Exercise goal: Copy each line below containing "Adhesive".

Entries shown:
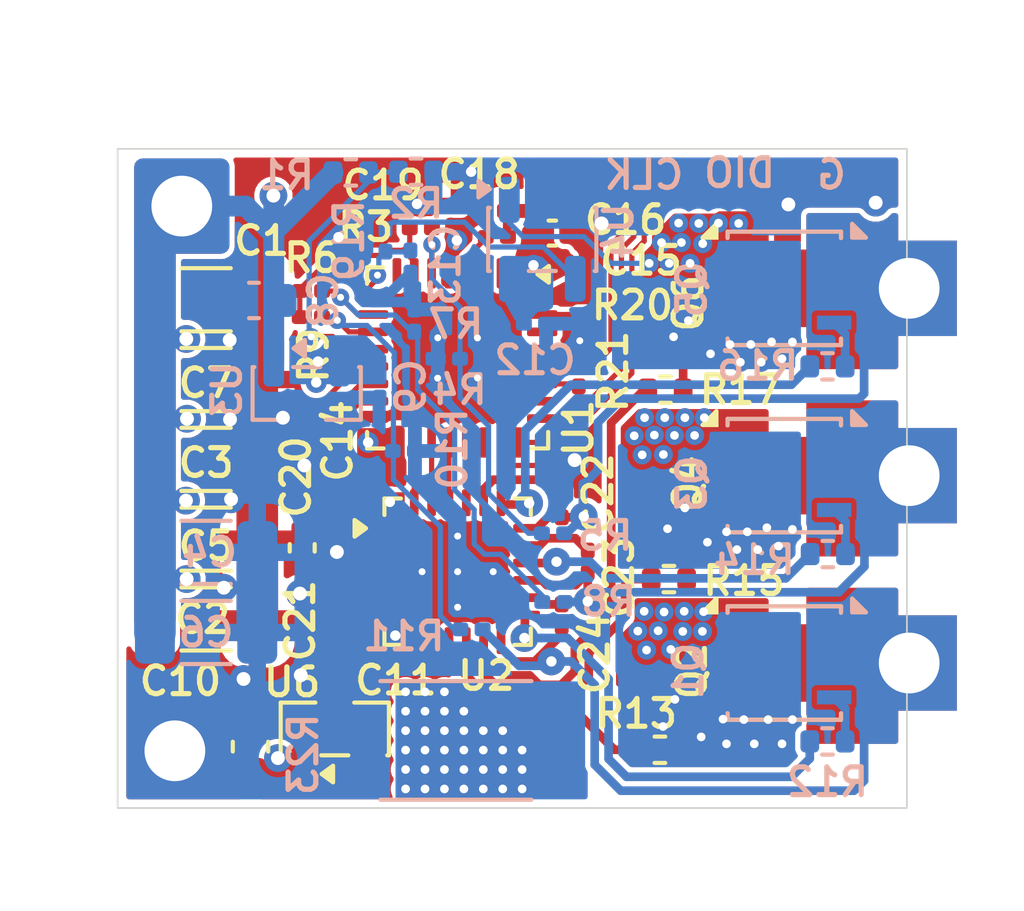
<source format=kicad_pcb>
(kicad_pcb
	(version 20241229)
	(generator "pcbnew")
	(generator_version "9.0")
	(general
		(thickness 1.6)
		(legacy_teardrops no)
	)
	(paper "A4")
	(layers
		(0 "F.Cu" signal)
		(4 "In1.Cu" signal)
		(6 "In2.Cu" signal)
		(2 "B.Cu" signal)
		(9 "F.Adhes" user "F.Adhesive")
		(11 "B.Adhes" user "B.Adhesive")
		(13 "F.Paste" user)
		(15 "B.Paste" user)
		(5 "F.SilkS" user "F.Silkscreen")
		(7 "B.SilkS" user "B.Silkscreen")
		(1 "F.Mask" user)
		(3 "B.Mask" user)
		(17 "Dwgs.User" user "User.Drawings")
		(19 "Cmts.User" user "User.Comments")
		(21 "Eco1.User" user "User.Eco1")
		(23 "Eco2.User" user "User.Eco2")
		(25 "Edge.Cuts" user)
		(27 "Margin" user)
		(31 "F.CrtYd" user "F.Courtyard")
		(29 "B.CrtYd" user "B.Courtyard")
		(35 "F.Fab" user)
		(33 "B.Fab" user)
		(39 "User.1" user)
		(41 "User.2" user)
		(43 "User.3" user)
		(45 "User.4" user)
	)
	(setup
		(stackup
			(layer "F.SilkS"
				(type "Top Silk Screen")
			)
			(layer "F.Paste"
				(type "Top Solder Paste")
			)
			(layer "F.Mask"
				(type "Top Solder Mask")
				(thickness 0.01)
			)
			(layer "F.Cu"
				(type "copper")
				(thickness 0.035)
			)
			(layer "dielectric 1"
				(type "prepreg")
				(thickness 0.1)
				(material "FR4")
				(epsilon_r 4.5)
				(loss_tangent 0.02)
			)
			(layer "In1.Cu"
				(type "copper")
				(thickness 0.035)
			)
			(layer "dielectric 2"
				(type "core")
				(thickness 1.24)
				(material "FR4")
				(epsilon_r 4.5)
				(loss_tangent 0.02)
			)
			(layer "In2.Cu"
				(type "copper")
				(thickness 0.035)
			)
			(layer "dielectric 3"
				(type "prepreg")
				(thickness 0.1)
				(material "FR4")
				(epsilon_r 4.5)
				(loss_tangent 0.02)
			)
			(layer "B.Cu"
				(type "copper")
				(thickness 0.035)
			)
			(layer "B.Mask"
				(type "Bottom Solder Mask")
				(thickness 0.01)
			)
			(layer "B.Paste"
				(type "Bottom Solder Paste")
			)
			(layer "B.SilkS"
				(type "Bottom Silk Screen")
			)
			(copper_finish "None")
			(dielectric_constraints no)
		)
		(pad_to_mask_clearance 0)
		(allow_soldermask_bridges_in_footprints no)
		(tenting front back)
		(grid_origin 106.75 166.85)
		(pcbplotparams
			(layerselection 0x00000000_00000000_55555555_5755f5ff)
			(plot_on_all_layers_selection 0x00000000_00000000_00000000_00000000)
			(disableapertmacros no)
			(usegerberextensions no)
			(usegerberattributes yes)
			(usegerberadvancedattributes yes)
			(creategerberjobfile yes)
			(dashed_line_dash_ratio 12.000000)
			(dashed_line_gap_ratio 3.000000)
			(svgprecision 4)
			(plotframeref no)
			(mode 1)
			(useauxorigin no)
			(hpglpennumber 1)
			(hpglpenspeed 20)
			(hpglpendiameter 15.000000)
			(pdf_front_fp_property_popups yes)
			(pdf_back_fp_property_popups yes)
			(pdf_metadata yes)
			(pdf_single_document no)
			(dxfpolygonmode yes)
			(dxfimperialunits yes)
			(dxfusepcbnewfont yes)
			(psnegative no)
			(psa4output no)
			(plot_black_and_white yes)
			(sketchpadsonfab no)
			(plotpadnumbers no)
			(hidednponfab no)
			(sketchdnponfab yes)
			(crossoutdnponfab yes)
			(subtractmaskfromsilk no)
			(outputformat 1)
			(mirror no)
			(drillshape 0)
			(scaleselection 1)
			(outputdirectory "gerber/")
		)
	)
	(net 0 "")
	(net 1 "GND")
	(net 2 "+BATT")
	(net 3 "unconnected-(U1-PB5-Pad28)")
	(net 4 "unconnected-(U1-PA2-Pad8)")
	(net 5 "unconnected-(U1-PB3-Pad26)")
	(net 6 "unconnected-(U1-PA11-Pad21)")
	(net 7 "unconnected-(U1-PF0-Pad2)")
	(net 8 "unconnected-(U1-PA12-Pad22)")
	(net 9 "unconnected-(U1-PA15-Pad25)")
	(net 10 "unconnected-(U1-PF1-Pad3)")
	(net 11 "unconnected-(U2-DT-Pad21)")
	(net 12 "+3.3V")
	(net 13 "+5V")
	(net 14 "/MOTORA")
	(net 15 "/MOSFET_SOURCE")
	(net 16 "/MOTORB")
	(net 17 "/GHB_R")
	(net 18 "/GHC_R")
	(net 19 "/MOTORC")
	(net 20 "/VOLTSENSE")
	(net 21 "/BEMF_COMMON")
	(net 22 "/BEMFA")
	(net 23 "/BEMFB")
	(net 24 "/BEMFC")
	(net 25 "/GHA")
	(net 26 "/GLA")
	(net 27 "/GHB")
	(net 28 "/GLB")
	(net 29 "/GHC")
	(net 30 "/GLC")
	(net 31 "/CURRENT")
	(net 32 "Net-(U1-NRST)")
	(net 33 "Net-(R19-Pad1)")
	(net 34 "/BOOT0")
	(net 35 "/BLOW")
	(net 36 "/ALOW")
	(net 37 "Net-(U1-PB4)")
	(net 38 "/SIGNAL_INPUT")
	(net 39 "/CHIGH")
	(net 40 "/TELEMETRY")
	(net 41 "/SWCLK")
	(net 42 "/CLOW")
	(net 43 "/AHIGH")
	(net 44 "/BHIGH")
	(net 45 "/SWDIO")
	(net 46 "/TELEMETRX")
	(net 47 "/BOOSTA")
	(net 48 "/BOOSTB")
	(net 49 "/BOOSTC")
	(net 50 "/GHA_R")
	(net 51 "/GLC_R")
	(net 52 "/GLB_R")
	(net 53 "/GLA_R")
	(footprint "Resistor_SMD:R_0402_1005Metric" (layer "F.Cu") (at 122.38 165.17))
	(footprint "Capacitor_SMD:C_0201_0603Metric" (layer "F.Cu") (at 120.3 159.75 90))
	(footprint "Capacitor_SMD:C_0201_0603Metric" (layer "F.Cu") (at 112.9 160.6 90))
	(footprint "Connector_Wire:SolderWirePad_1x01_SMD_1x2mm" (layer "F.Cu") (at 119.6 148.6 90))
	(footprint "Package_SO:Vishay_PowerPAK_1212-8_Single" (layer "F.Cu") (at 125.965 162.67))
	(footprint "Resistor_SMD:R_0201_0603Metric" (layer "F.Cu") (at 115.49 150.14))
	(footprint "Capacitor_SMD:C_0201_0603Metric" (layer "F.Cu") (at 116.55 149.78 -90))
	(footprint "Resistor_SMD:R_0402_1005Metric" (layer "F.Cu") (at 122.64 160.25))
	(footprint "Custom:QFN-32-1EP_5x5mm_P0.5mm_EP3.45x3.45mm-Custom" (layer "F.Cu") (at 116.55 153.875 -90))
	(footprint "Capacitor_SMD:C_1206_3216Metric" (layer "F.Cu") (at 109.3 156.8))
	(footprint "Capacitor_SMD:C_0201_0603Metric" (layer "F.Cu") (at 117.625 149.64))
	(footprint "Package_TO_SOT_SMD:SOT-23" (layer "F.Cu") (at 113.01 164.57 90))
	(footprint "Custom:EscBatteryConnector" (layer "F.Cu") (at 108.4 165.2))
	(footprint "Capacitor_SMD:C_1206_3216Metric" (layer "F.Cu") (at 109.3 159.1))
	(footprint "Connector_Wire:SolderWirePad_1x01_SMD_1x2mm" (layer "F.Cu") (at 122.2 148.6 90))
	(footprint "Capacitor_SMD:C_0201_0603Metric" (layer "F.Cu") (at 113.59 162.28 180))
	(footprint "Capacitor_SMD:C_0201_0603Metric" (layer "F.Cu") (at 119.55 158.15 90))
	(footprint "Resistor_SMD:R_0201_0603Metric" (layer "F.Cu") (at 120.13747 152.391177 -90))
	(footprint "Resistor_SMD:R_0201_0603Metric" (layer "F.Cu") (at 112.32 152.7))
	(footprint "Resistor_SMD:R_0201_0603Metric" (layer "F.Cu") (at 120.040521 154.378794 -90))
	(footprint "Resistor_SMD:R_0201_0603Metric" (layer "F.Cu") (at 112.323826 151.945209))
	(footprint "Package_SO:Vishay_PowerPAK_1212-8_Single" (layer "F.Cu") (at 125.965 157.27))
	(footprint "Connector_Wire:SolderWirePad_1x01_SMD_1x2mm" (layer "F.Cu") (at 124.8 148.6 90))
	(footprint "Capacitor_SMD:C_0603_1608Metric" (layer "F.Cu") (at 110.58 165.08 90))
	(footprint "Custom:VQFN-24-1EP_4x4mm_P0.5mm_EP2.45x2.45mm_ThermalVias-Custom" (layer "F.Cu") (at 116.55 160.0375))
	(footprint "Capacitor_SMD:C_0201_0603Metric" (layer "F.Cu") (at 114.205 157.375))
	(footprint "Resistor_SMD:R_0402_1005Metric" (layer "F.Cu") (at 122.54 154.79))
	(footprint "Package_SO:Vishay_PowerPAK_1212-8_Single" (layer "F.Cu") (at 125.965 151.87))
	(footprint "Capacitor_SMD:C_1206_3216Metric" (layer "F.Cu") (at 109.3 152.2))
	(footprint "Capacitor_SMD:C_0201_0603Metric" (layer "F.Cu") (at 117.68 150.39))
	(footprint "Capacitor_SMD:C_1206_3216Metric" (layer "F.Cu") (at 109.3 161.4))
	(footprint "Connector_Wire:SolderWirePad_1x01_SMD_1x2mm" (layer "F.Cu") (at 127.34 148.62 90))
	(footprint "Capacitor_SMD:C_0201_0603Metric" (layer "F.Cu") (at 119.992362 151.081309 180))
	(footprint "Capacitor_SMD:C_0402_1005Metric" (layer "F.Cu") (at 112.07 159.35 -90))
	(footprint "Capacitor_SMD:C_0201_0603Metric" (layer "F.Cu") (at 119.55 161.3 90))
	(footprint "Capacitor_SMD:C_0402_1005Metric" (layer "F.Cu") (at 119.280165 150.278087 180))
	(footprint "Capacitor_SMD:C_1206_3216Metric" (layer "F.Cu") (at 109.3 154.5))
	(footprint "Custom:EscMotorConnector" (layer "F.Cu") (at 129.565 162.67 90))
	(footprint "Resistor_SMD:R_2512_6332Metric" (layer "B.Cu") (at 116.5 164.9 180))
	(footprint "Resistor_SMD:R_0201_0603Metric" (layer "B.Cu") (at 119.3 158.93))
	(footprint "Resistor_SMD:R_0402_1005Metric" (layer "B.Cu") (at 115.35 148.51))
	(footprint "Resistor_SMD:R_0201_0603Metric" (layer "B.Cu") (at 119.31 160.91))
	(footprint "Resistor_SMD:R_0402_1005Metric"
		(layer "B.Cu")
		(uuid "250c36a8-98b8-45be-91ec-0e87bd2d80a2")
		(at 127.21 164.93)
		(descr "Resistor SMD 0402 (1005 Metric), square (rectangular) end terminal, IPC-7351 nominal, (Body size source: IPC-SM-782 page 72, https://www.pcb-3d.com/wordpress/wp-content/uploads/ipc-sm-782a_amendment_1_and_2.pdf), generated with kicad-footprint-generator")
		(tags "resistor")
		(property "Reference" "R12"
			(at 0 1.17 180)
			(layer "B.SilkS")
			(uuid "353e6ffe-89ba-4bfe-98a6-e48f9231b851")
			(effects
				(font
					(size 0.8 0.8)
					(thickness 0.15)
				)
				(justify mir
... [430458 chars truncated]
</source>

Exercise output:
		(9 "F.Adhes" user "F.Adhesive")
		(11 "B.Adhes" user "B.Adhesive")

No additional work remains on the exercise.